Written by Lisa Yen, NP, NBC-HWC - April 2nd, 2019
An Overview of PRRT
Peptide Receptor Radionuclide Therapy
By now, you’ve probably heard of PRRT. Maybe your doctor recommended it. Or maybe you’ve heard another patient mention it on a discussion board. You may have heard it’s a type of radiation. Or you may have read that it’s a promising new treatment available to NET patients. Right now, these four letters – P-R-R-T– are very powerful letters. They are packed with information and meaning. PRRT is the hottest topic in the NET community, sparking much interest and discussion. This article is intended to give a general overview by answering some frequently asked questions about PRRT.
Note: NET patients in the United States may see these terms used interchangeably: PRRT, Lutetium 177 Dotatate, often abbreviated as Lu-177 and Lutathera®, the brand name for the FDA approved drug.
What’s the big deal with PRRT?
On January 26, 2018, the FDA approved a ground-breaking targeted radiation treatment for NET called Lutetium 177 DOTATATE (Lu-177) or Lutathera®. This has been the biggest news in the NET community in quite some time. That’s because Lutathera® is not simply one more drug to treat NET. It is the first of its kind and the first of a whole class of drugs called PRRT (peptide receptor radionuclide therapy) that is now available to treat NET. This class of drugs works in a completely different way than previously available drugs.
What is Theranostics?
Theranostics = therapeutics + diagnostics
Theranostics is a combination of the words therapeutics and diagnostics. PRRT is a type of theranostics that uses the same targeting molecule for diagnostic imaging followed by treatment. With NET, the diagnostic phase in the U.S. is the Ga-68 DOTATATE scan (NETSPOT®), and the therapeutic phase is the Lu-177 (Lutathera®). Because they are paired in this way, Ga-68 DOTATATE and Lu-177 are sometimes referred to as “theranostic twins.” Since you can’t have one without the other, a discussion about PRRT must also include the Ga-68 DOTATATE scan.
What is the Gallium-68 DOTATATE scan?
The Gallium-68 DOTATATE scan (or simply, Ga-68 scan) is the latest in a class of special PET scans that are paired with a radionuclide-labeled somatostatin analogue to detect somatostatin receptors on NET cells. With a Gallium-68 DOTATATE scan, Gallium-68 (Ga-68) binds to the tumor cells and is taken into the cell, the scan “lights up” showing that somatostatin receptors are present. This is why you may also see it referred to as SSTR-imaging or SSTR-PET. The Ga-68 PET is done simultaneously with either a CT or MRI scan. The PET scan highlights the tumor and the CT or MRI scan shows a detailed view of the body. The two scans are fused together, resulting in clear, high-resolution images.

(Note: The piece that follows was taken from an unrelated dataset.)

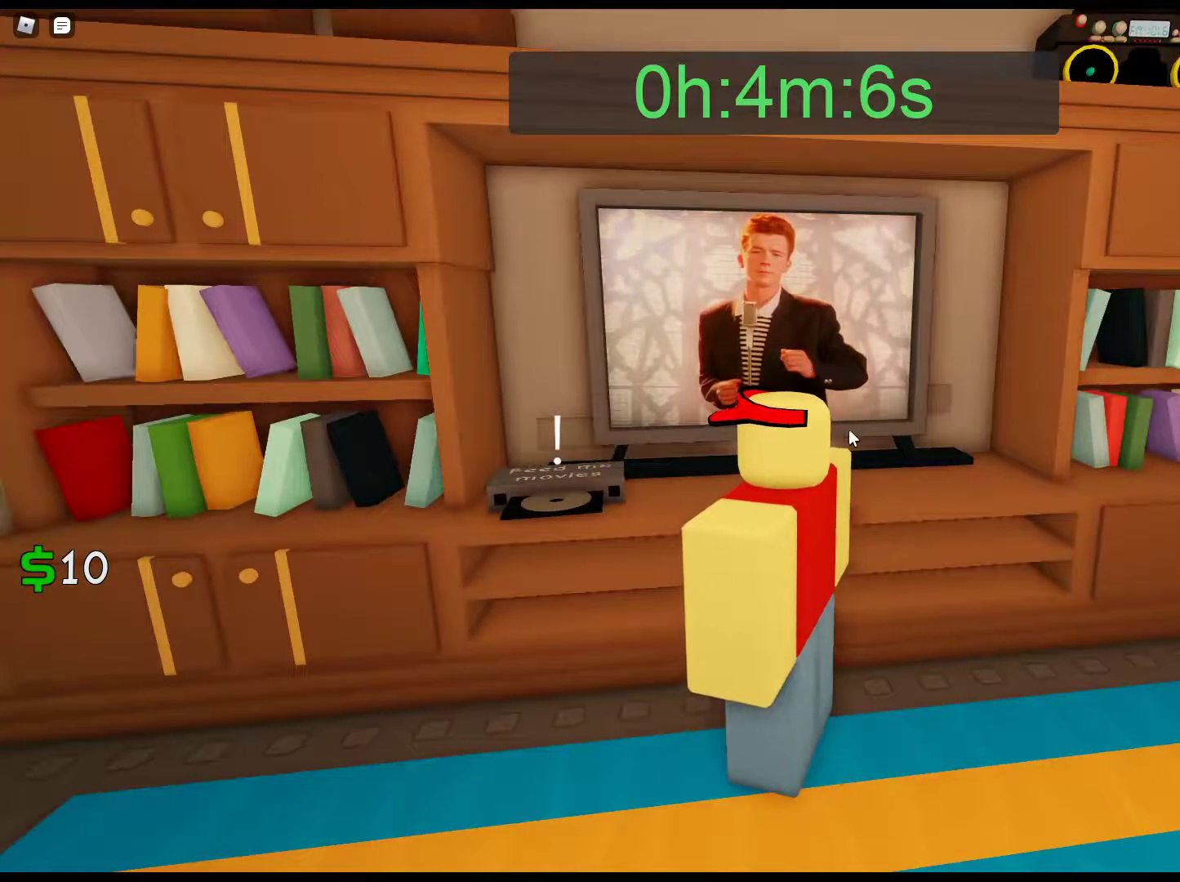
{"keys": [], "mouse": [], "events": [[17, "d", "down"], [250, "d", "up"]]}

Since its FDA approval in 2016, the Ga-68 Dotatate scan, also known as Netspot®, is considered the gold standard molecular imaging study, replacing the octreotide scan, to show the presence of somatostatin receptors. It does not measure tumor size.
It is important to remember that the Ga-68 scan does not replace “conventional imaging” scans, MRI or CT. The Ga-68 scan is a functional imaging study that shows if tumors have somatostatin receptors. An MRI or CT scan is a structural imaging study that measures the size of tumors. One is not superior to the other; the scans show different types of information.

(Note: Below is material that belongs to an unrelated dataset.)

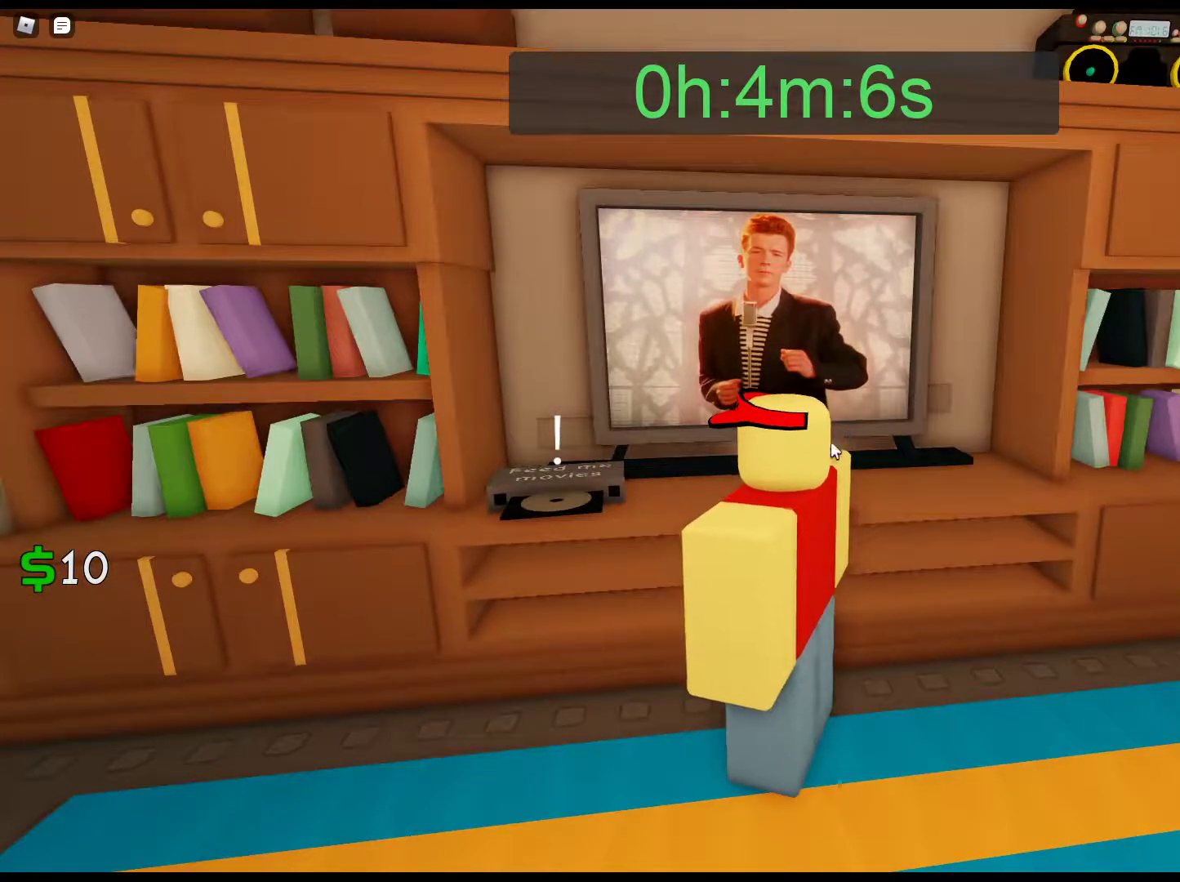
{"keys": [], "mouse": [], "events": []}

Ga-68 scans are not used routinely to see whether tumors are progressing. CT or MRI are used for “surveillance,” to detect the presence of tumor(s) and measure their growth. Practically speaking, this means that you will have fewer Ga-68 scans than MRI and CT scans.
Because the Ga-68 scan detects the presence of somatostatin receptors, it can reveal tumors that are not yet large enough to be seen on a CT or MRI scan. In other words, you might see tumors on your Ga-68 scan that you did not see on your CT or MRI scan. This does not necessarily mean that there has been a progression since your last CT or MRI scan. Remember, these are two different types of scans.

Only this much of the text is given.